**Supplied entries**:
########################################
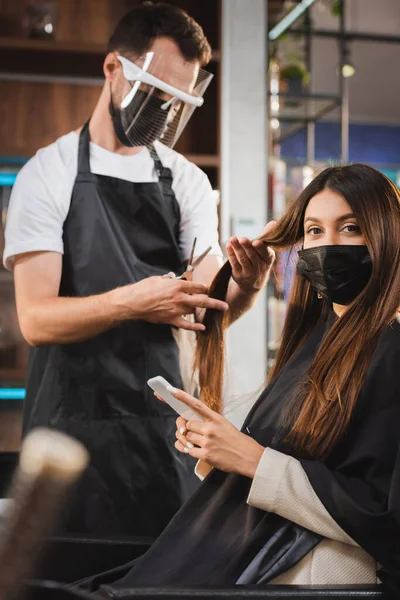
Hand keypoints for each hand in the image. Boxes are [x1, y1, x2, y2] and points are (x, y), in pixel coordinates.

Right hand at [112, 276, 228, 331]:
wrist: (133, 302)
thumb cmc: (144, 288)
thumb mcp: (159, 279)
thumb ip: (171, 280)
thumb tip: (175, 279)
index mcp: (178, 286)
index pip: (198, 286)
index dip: (204, 287)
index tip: (207, 289)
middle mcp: (180, 298)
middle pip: (202, 300)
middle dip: (215, 303)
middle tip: (224, 305)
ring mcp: (177, 310)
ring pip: (194, 310)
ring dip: (200, 310)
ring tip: (207, 311)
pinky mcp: (171, 319)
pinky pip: (186, 324)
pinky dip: (194, 327)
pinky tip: (202, 328)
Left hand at [169, 388, 264, 478]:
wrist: (249, 457)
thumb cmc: (237, 441)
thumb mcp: (225, 425)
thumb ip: (208, 422)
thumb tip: (190, 424)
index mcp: (216, 418)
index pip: (196, 405)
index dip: (182, 397)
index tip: (171, 391)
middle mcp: (211, 428)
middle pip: (187, 424)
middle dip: (187, 429)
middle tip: (191, 432)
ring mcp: (208, 442)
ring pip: (186, 437)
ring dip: (188, 440)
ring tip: (197, 442)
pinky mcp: (206, 455)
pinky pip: (189, 450)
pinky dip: (190, 450)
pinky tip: (198, 451)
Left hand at [226, 221, 276, 293]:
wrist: (252, 284)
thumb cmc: (260, 262)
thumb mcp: (266, 252)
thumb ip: (267, 237)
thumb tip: (273, 222)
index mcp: (268, 261)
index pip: (266, 254)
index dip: (261, 248)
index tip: (256, 242)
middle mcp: (259, 268)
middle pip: (253, 256)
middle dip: (247, 247)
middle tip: (242, 239)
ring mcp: (248, 273)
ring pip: (243, 259)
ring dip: (237, 248)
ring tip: (233, 238)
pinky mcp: (238, 274)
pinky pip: (234, 263)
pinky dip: (231, 254)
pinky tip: (228, 245)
########################################
The output must match the records word for word, except that no pictures appear.

**Result**:
Hand keypoints for each hand in the image. Boxes are [x1, y1, x2, y2] and points are (x, y), in pixel coordinates.

Right hand at [112, 276, 228, 331]:
wrist: (133, 302)
thumb cmc: (144, 288)
thumb mcp: (159, 279)
thumb ip: (171, 280)
thumb tip: (175, 279)
index mcp: (178, 286)
index pip: (198, 286)
index dip: (204, 287)
index tip: (207, 289)
middle mcp: (180, 298)
middle pip: (202, 300)
middle dip: (215, 303)
middle tip: (224, 305)
ring mcp: (177, 310)
ring pip: (194, 310)
ring dip: (200, 310)
ring tip: (207, 311)
pinky mcp: (171, 319)
pinky pip: (186, 324)
pinky dip: (194, 327)
pinky tip: (202, 328)
Left hand at [169, 388, 264, 478]:
wrist: (249, 457)
thumb cmc: (237, 441)
thumb mcp: (225, 425)
thumb ip: (208, 422)
thumb tip: (190, 424)
index mcp: (216, 418)
index pip: (196, 405)
index dip: (182, 397)
index tip: (171, 391)
middle mcp: (211, 428)
middle pip: (187, 424)
middle dip: (187, 429)
middle tip: (191, 432)
ring mcp: (208, 442)
ring pip: (186, 437)
ring dip: (188, 440)
ring tip: (197, 442)
pinky mcp: (206, 455)
pinky pip: (189, 450)
pinky dip: (190, 450)
pinky tip: (198, 451)
Left hand at [226, 221, 276, 293]:
wrist: (252, 284)
thumb cmc: (260, 262)
thumb mcp: (266, 252)
thumb ip: (267, 237)
thumb tip: (273, 222)
index mcp: (268, 261)
index pip: (266, 254)
index dip: (261, 248)
index tip: (256, 242)
middle mcp: (259, 268)
middle pip: (253, 256)
middle dip: (247, 247)
middle tip: (242, 239)
ring mcp: (248, 273)
ring pip: (243, 259)
ring dip: (237, 248)
ring tip: (233, 238)
pinky mcp: (238, 274)
pinky pip: (234, 263)
pinky dip: (231, 254)
pinky tip: (228, 245)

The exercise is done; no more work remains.